Suaminya menatapnya dengan pandangan aneh. Wanita itu sama sekali tidak bisa membaca ekspresi yang ditampilkan oleh pria itu. Ketika akhirnya berbicara, suara berat pria itu terdengar pelan dan sedikit serak.
"Seksi tapi anggun. Sederhana tapi mewah. Kau paham?"
Rosy mengerjapkan matanya. Bingung dengan penjelasannya, ia mengerutkan alisnya. Tidak mau sakit hati lagi untuk sesuatu yang tidak perlu, ia memutuskan untuk bersikap jujur.
"Saya tidak pernah membeli gaun. Terus terang, saya tidak paham dengan yang Anda mau. Apakah Anda menginginkan sesuatu yang seksi atau-"
Perkataan wanita itu terputus ketika suaminya menarik tubuhnya.

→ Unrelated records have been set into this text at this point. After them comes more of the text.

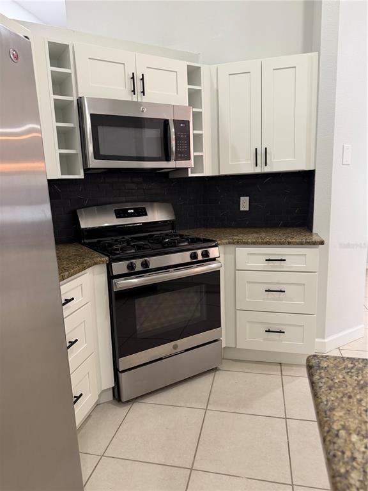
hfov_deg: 56.8
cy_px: 246
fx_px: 340
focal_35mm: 24
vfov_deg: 71.6
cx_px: 184
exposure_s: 1/60
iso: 160
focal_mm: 6.76
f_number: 1.78
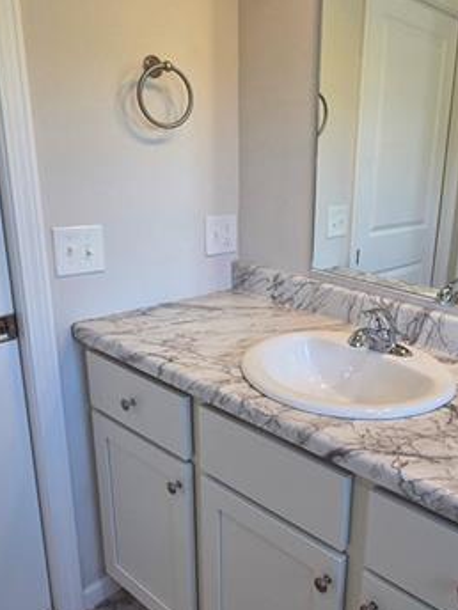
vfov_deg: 61.7
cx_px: 378
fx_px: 512
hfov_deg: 45.3
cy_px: 309
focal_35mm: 29
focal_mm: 2.2
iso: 125
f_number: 1.9
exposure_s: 1/120
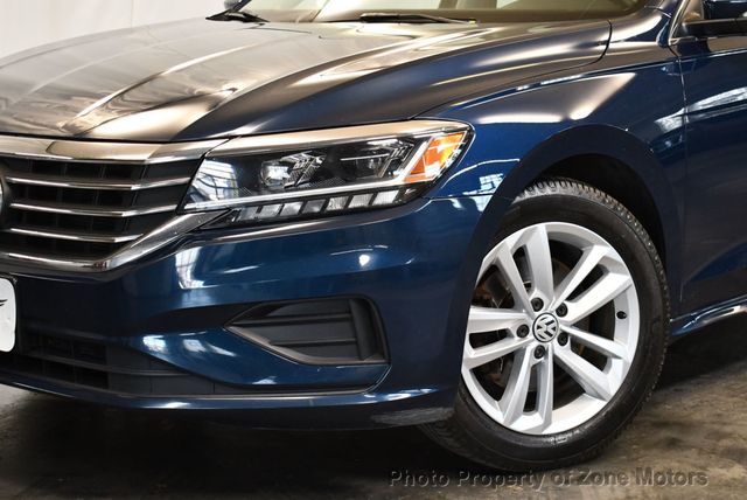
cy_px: 250
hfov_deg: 26.6
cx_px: 374
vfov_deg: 18.0
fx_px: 1578
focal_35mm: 76
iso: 1400
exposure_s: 1/125
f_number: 4.8
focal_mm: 38
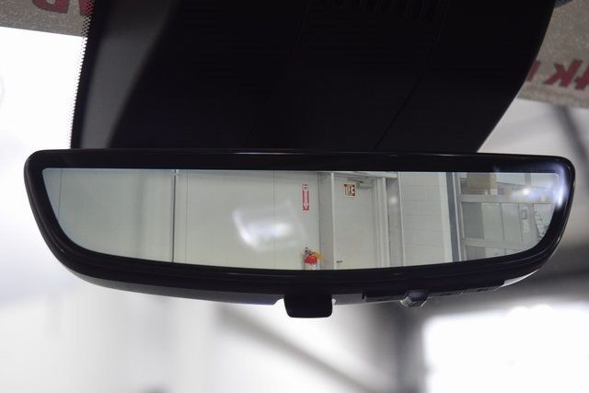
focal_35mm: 75
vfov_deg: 18.2
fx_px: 1227
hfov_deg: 27.0
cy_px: 196
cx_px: 294
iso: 1600
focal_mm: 50
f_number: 4.5
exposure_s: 1/60
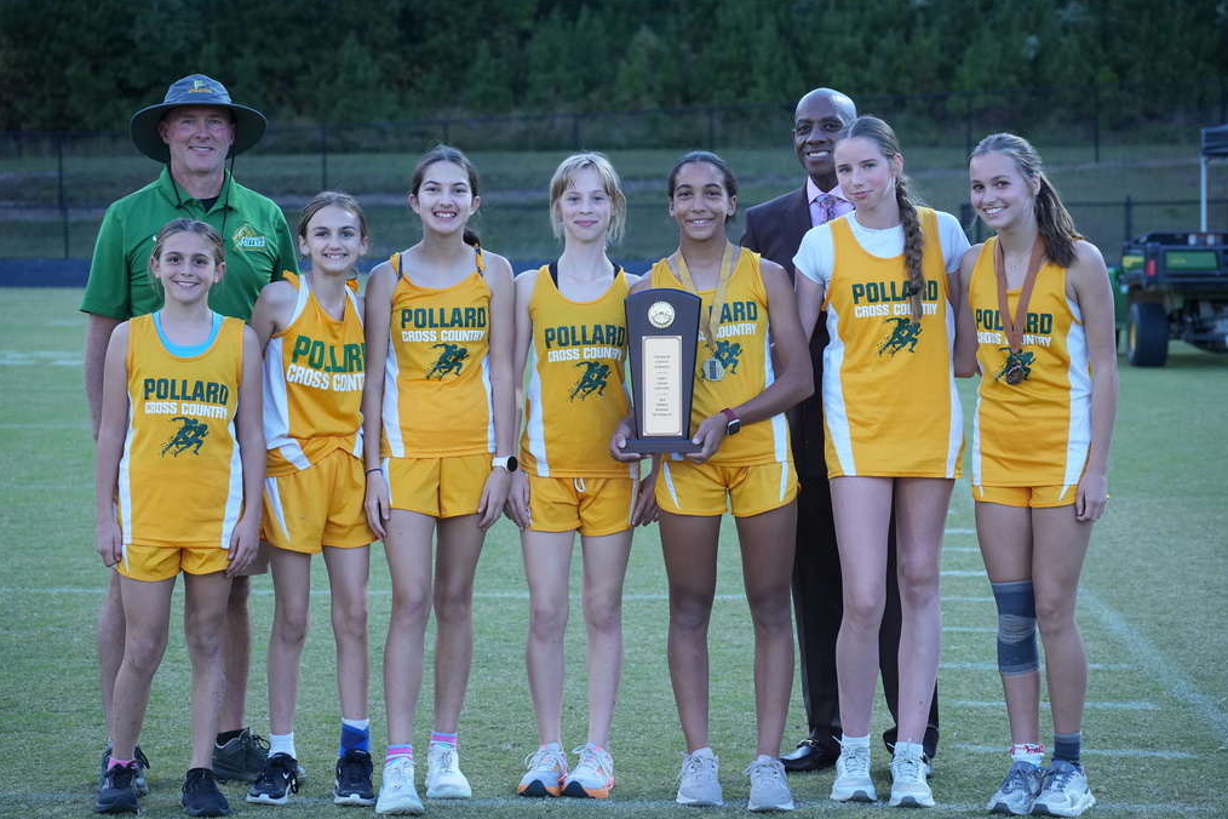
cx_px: 615
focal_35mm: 106
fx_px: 3619
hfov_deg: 19.3
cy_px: 408
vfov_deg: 12.9
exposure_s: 1/320
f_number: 6.3
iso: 2000
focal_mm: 105.1
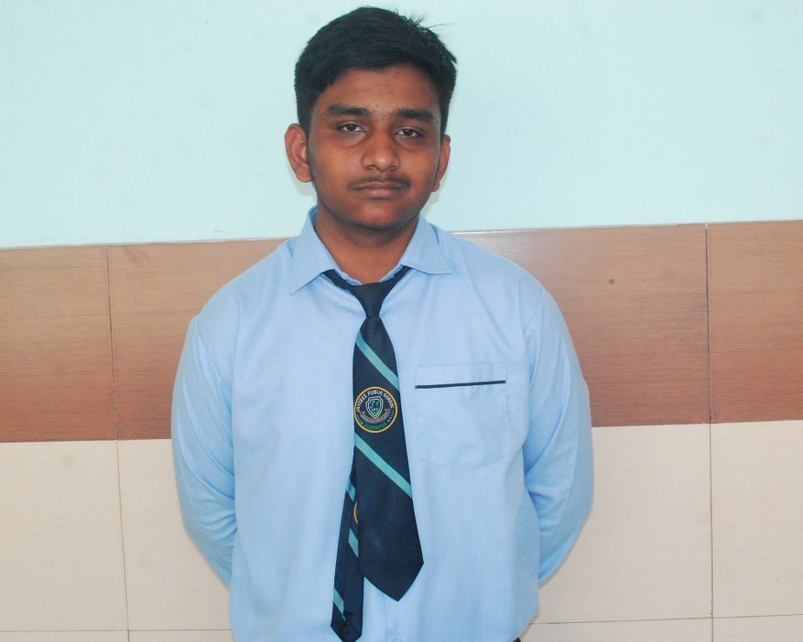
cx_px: 385
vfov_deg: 29.7
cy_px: 309
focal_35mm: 51
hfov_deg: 36.6
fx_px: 1212
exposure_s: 1/125
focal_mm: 28
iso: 1250
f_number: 9
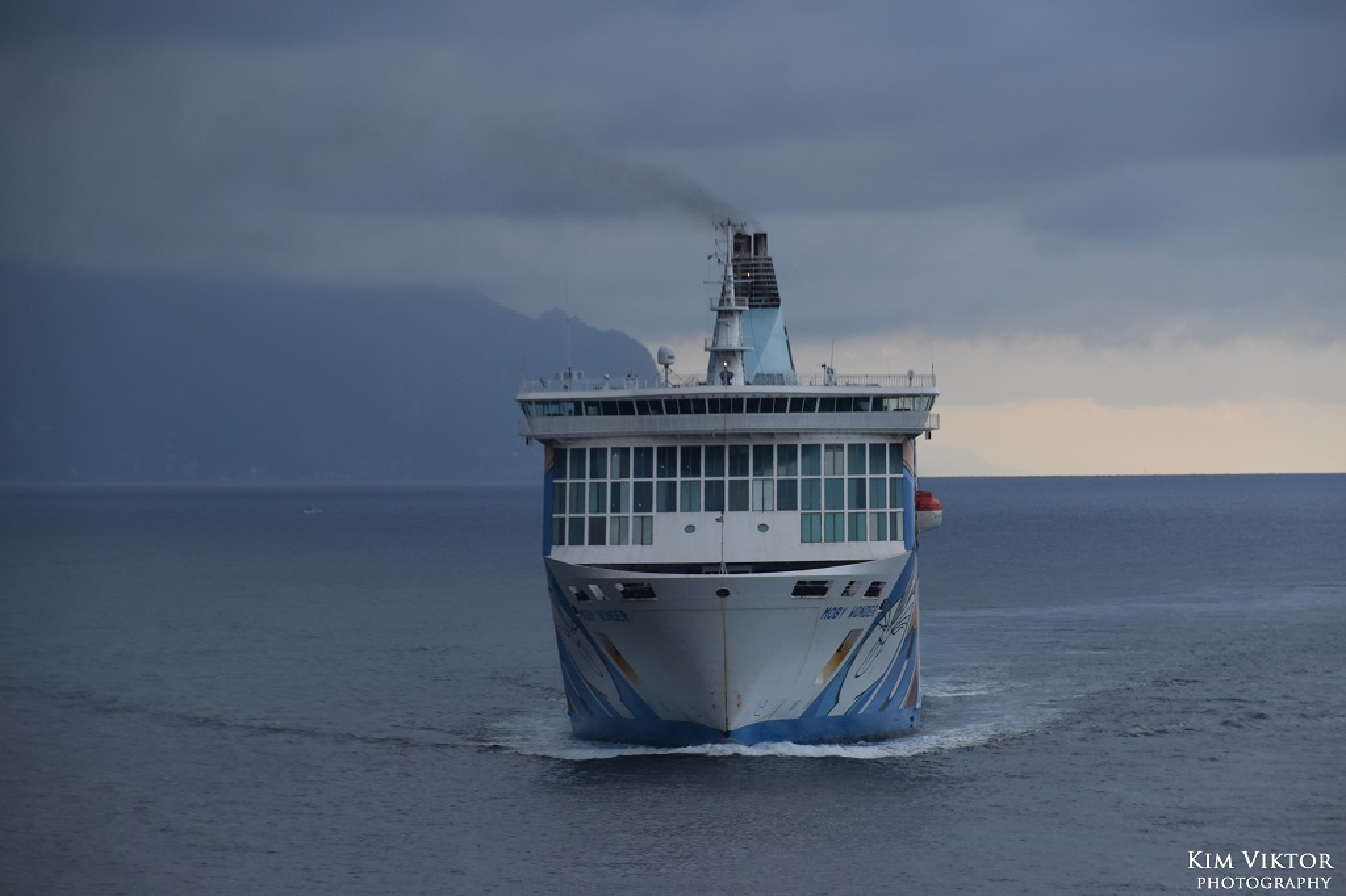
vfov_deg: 10.7
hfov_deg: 16.1
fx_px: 4765
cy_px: 448
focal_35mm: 128
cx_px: 673
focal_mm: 85
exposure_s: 1/200
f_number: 7.1
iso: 400
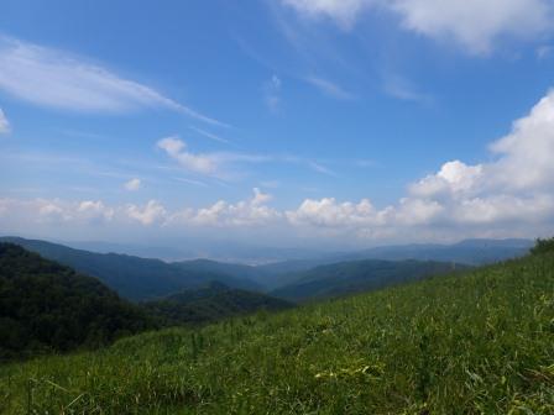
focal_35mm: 25
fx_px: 400
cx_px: 277
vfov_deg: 54.9
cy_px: 208
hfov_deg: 69.4
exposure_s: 1/320
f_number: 8
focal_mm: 4.5
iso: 100
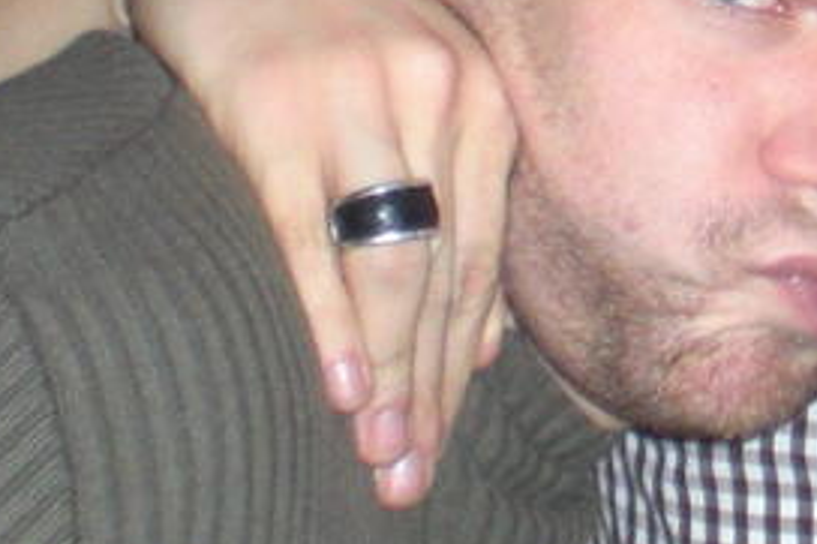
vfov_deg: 7.1
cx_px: 1114
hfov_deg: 10.8
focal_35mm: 186
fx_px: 4218
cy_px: -523
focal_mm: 6.3
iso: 200
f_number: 3.1
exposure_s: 1/60
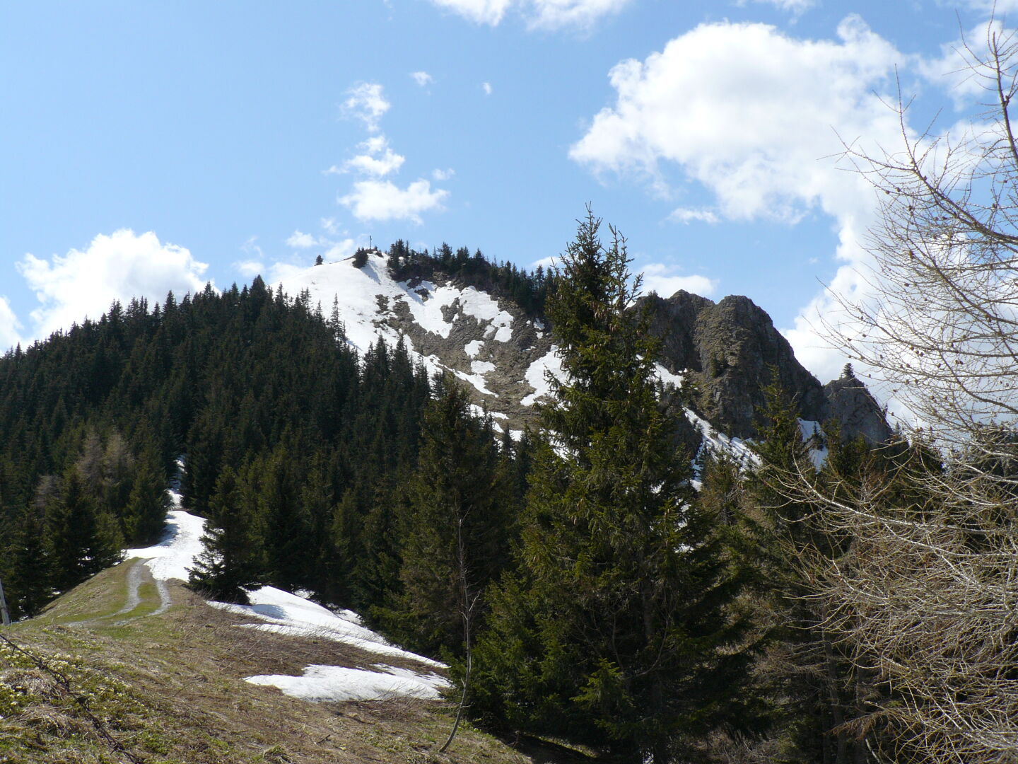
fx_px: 1059
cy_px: 382
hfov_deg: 51.4
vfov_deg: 39.7
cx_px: 509
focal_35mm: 36
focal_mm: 6
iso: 100
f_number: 6.3
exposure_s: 1/400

Salah satu tangan pria itu membuka resliting belakangnya, dan menurunkan gaun santainya hingga teronggok di lantai.
Kejadian ini membuat Rosy terkejut, membuatnya membeku dan matanya terbuka lebar. Ia hanya mengenakan pakaian dalam berwarna abu-abu tadi yang terbuat dari katun. Kainnya yang lembut dan tipis tampak sedikit mencetak ujung d*danya cukup jelas.
"Seksi..."
Suara pria itu terdengar sangat serak dan rendah.
Dengan kasar, pria itu menurunkan salah satu cup bra-nya yang memperlihatkan tubuhnya yang polos. Masih tersisa sedikit lebam di sana, yang tampak mulai menghilang.
Kepala suaminya menunduk dan dengan rakus mulai menikmati d*da isterinya. Lidahnya bermain-main di sana. Jantung Rosy berdegup keras, saat pria itu meng*lumnya dan menarik-nariknya lembut. Pipi wanita itu memerah karena h*srat yang mulai naik.
Dorongan yang mulai naik dari perutnya, membuat Rosy mencengkeram lengan atas Damian dan cukup terkejut ketika merasakan otot-otot pria itu yang keras. Selama berhubungan, ia sama sekali tidak pernah melihat tubuh suaminya sendiri karena selalu menutup matanya.
Nafas Rosy mulai terengah-engah karena kelakuan suaminya.
"Egh... Ian..."
Suara Rosy membuat Damian semakin mencengkeram b*kong padatnya, menempelkannya ke tubuhnya sendiri. Mulut pria itu beralih ke d*da lainnya, dan menghisapnya melalui branya yang belum terbuka. Kali ini, pria itu sedikit menggigitinya pelan yang menimbulkan sensasi tersendiri bagi Rosy.
"Hem..."
Kedua mata Damian menatap hasil karyanya dan tersenyum puas. Ia merapihkan kembali cup bra isterinya yang terbuka, dan mengelus ujung bagian lain yang tampak basah dengan air liurnya. Pria itu dapat merasakan jelas kalau benda kecil itu sudah sangat keras seperti batu.
Ketika akhirnya pria itu mengangkat kepalanya, muka Rosy sudah memerah sampai ke lehernya. Pandangannya terlihat berkabut dan mulutnya terbuka. Nafasnya terdengar tidak teratur. Wanita itu benar-benar sudah larut dalam n*fsunya. Dan itu karena suaminya.
"Tidak perlu seksi. Belilah gaun yang cantik, dan sopan."
Selesai mengatakan itu, Damian menepuk b*kong isterinya dan meninggalkannya sendirian dalam ruangan ganti itu. Meninggalkan Rosy yang tampak mulai gemetar dengan mata berkaca-kaca, ketika akal sehatnya kembali. Ia merasa m*rahan. Betapa mudahnya ia untuk jatuh dalam pelukan pria yang bernama Damian Bale.
Kurang ajar! Kurang ajar kau, Damian Bale!? Tunggu saja. Akan kubalas kau suatu saat nanti!